━━━ Information shown

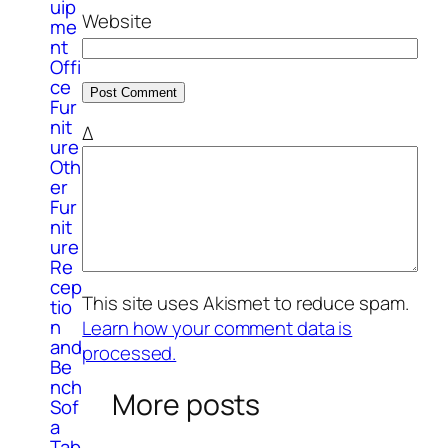
uip
Website
me
nt
Offi
ce
Fur
nit
Δ
ure
Oth
er
Fur
nit
ure
Re
cep
This site uses Akismet to reduce spam.
tio
n
Learn how your comment data is
and
processed.
Be
nch
More posts
Sof
a
Tab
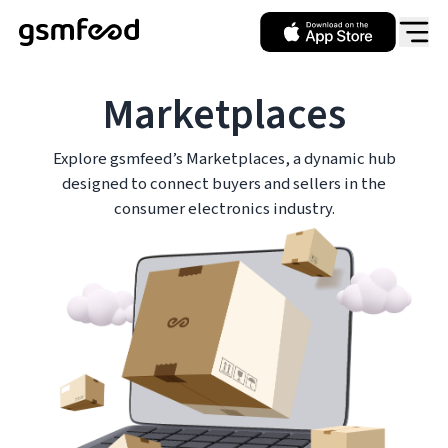
Marketplaces
Explore gsmfeed’s Marketplaces, a dynamic hub
designed to connect buyers and sellers in the
consumer electronics industry.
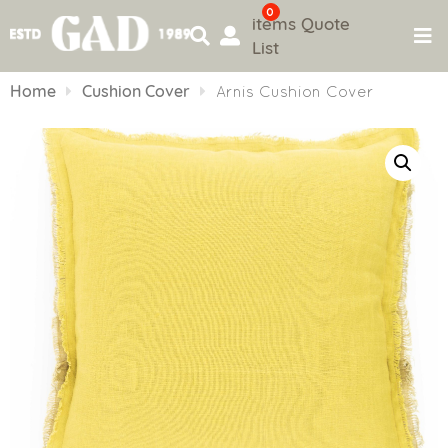
0
items
Quote
List
Skip
to
Home
Cushion Cover
Arnis Cushion Cover
content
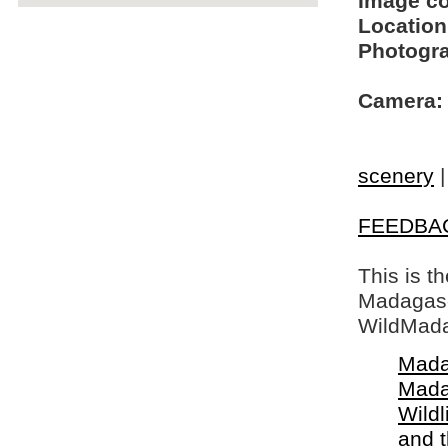
Image c
Location
Photogra
Camera:
scenery
FEEDBA
This is t
Madagasca
WildMada
Mada
Mada
Wildl
and 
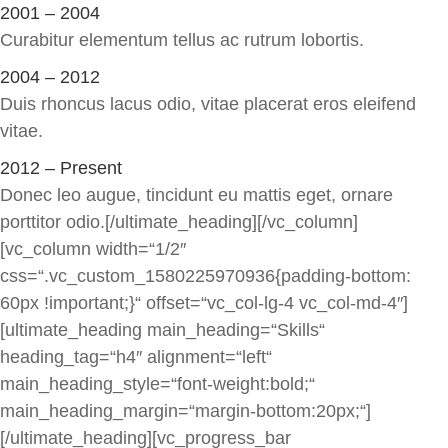
2001 – 2004
Curabitur elementum tellus ac rutrum lobortis.
2004 – 2012
Duis rhoncus lacus odio, vitae placerat eros eleifend
vitae.
2012 – Present
Donec leo augue, tincidunt eu mattis eget, ornare
porttitor odio.[/ultimate_heading][/vc_column]
[vc_column width=“1/2″
css=“.vc_custom_1580225970936{padding-bottom:
60px !important;}“ offset=“vc_col-lg-4 vc_col-md-4″]
[ultimate_heading main_heading=“Skills“
heading_tag=“h4″ alignment=“left“
main_heading_style=“font-weight:bold;“
main_heading_margin=“margin-bottom:20px;“]
[/ultimate_heading][vc_progress_bar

━━━━━━

**About this exercise:** Output the lines of the listing as a numbered list, starting at the beginning and continuing through the line containing "consumer electronics industry.". Omit the pictures and any blank lines.

**Answer below:**
1. uip
2. Website
3. me
4. nt
5. Offi
6. ce
7. Fur
8. nit
9. Δ
10. ure
11. Oth
12. er
13. Fur
14. nit
15. ure
16. Re
17. cep
18. This site uses Akismet to reduce spam.
19. tio
20. n
21. Learn how your comment data is
22. and
23. processed.
24. Be
25. nch
26. More posts
27. Sof
28. a
29. Tab
30. Marketplaces
31. Explore gsmfeed’s Marketplaces, a dynamic hub
32. designed to connect buyers and sellers in the
33. consumer electronics industry.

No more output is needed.